I would say picking a mounting point between 12 and 24 inches would be a good idea.
Now to find one that fits!

[fbaly]

I didn't mean hindge points I was trying to say gas struts points.

[Yota Bill]

you know, with a stick and a bathroom scale, you would have had your answer in less time then you spent drawing that picture.

[Mightydog]

Two approaches to math:

If you want to find the height of the building using a barometer you can:

1) Stand on the roof of the building. Throw the barometer to a point exactly on the horizon. Measure the distance from the bottom of the building to the barometer.
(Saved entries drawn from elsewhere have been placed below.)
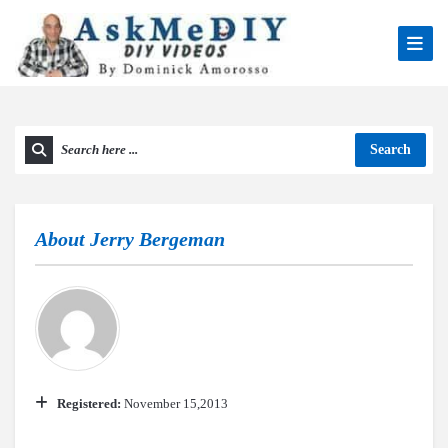
Search
About
Jerry Bergeman
Registered:
November 15,2013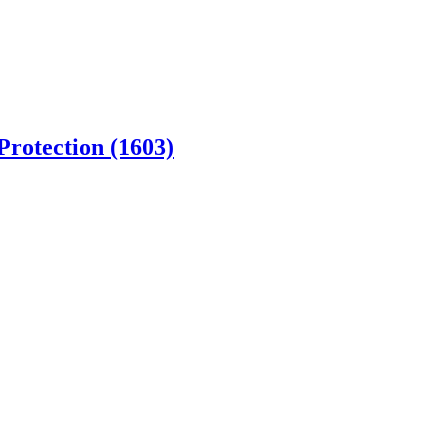
Protection (1603)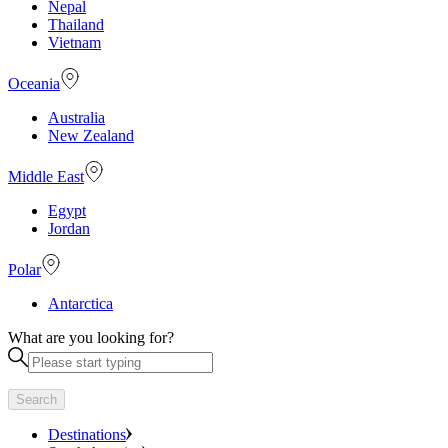
Nepal
Thailand
Vietnam
Oceania
Australia
New Zealand
Middle East
Egypt
Jordan
Polar
Antarctica
What are you looking for?
Search
Destinations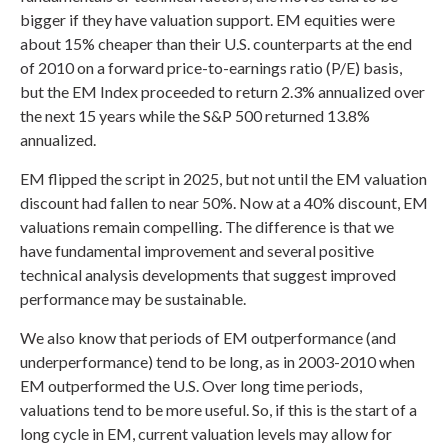
bigger if they have valuation support. EM equities were
about 15% cheaper than their U.S. counterparts at the end
of 2010 on a forward price-to-earnings ratio (P/E) basis,
but the EM Index proceeded to return 2.3% annualized over
the next 15 years while the S&P 500 returned 13.8%
annualized.
EM flipped the script in 2025, but not until the EM valuation
discount had fallen to near 50%. Now at a 40% discount, EM
valuations remain compelling. The difference is that we
have fundamental improvement and several positive
technical analysis developments that suggest improved
performance may be sustainable.
We also know that periods of EM outperformance (and
underperformance) tend to be long, as in 2003-2010 when
EM outperformed the U.S. Over long time periods,
valuations tend to be more useful. So, if this is the start of a
long cycle in EM, current valuation levels may allow for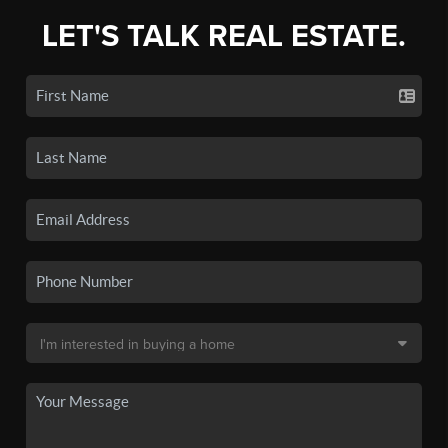
LET'S TALK REAL ESTATE.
This gives the horizon distance at the top of the building, thus giving its height above the ground.

2) Find the owner of the building and say, "...hey, I'll give you this expensive barometer if you tell me how tall your building is."

The stick and bathroom scale is my way of doing math--kind of like method #2. Less chance for error.

[eamarquardt]

I have two slide rules. One for each hand!

Cheers,

Gus

[fbaly]

Yes true I could have saved myself the head ache and used a bathroom scale. But My door is drying right now and not on the project.
So.... This was the only way I could calculate the force.

I also don't have a place to buy gas struts where I could return them.
So I need to make sure I calculate them correctly so I dont have to return to mcmasters.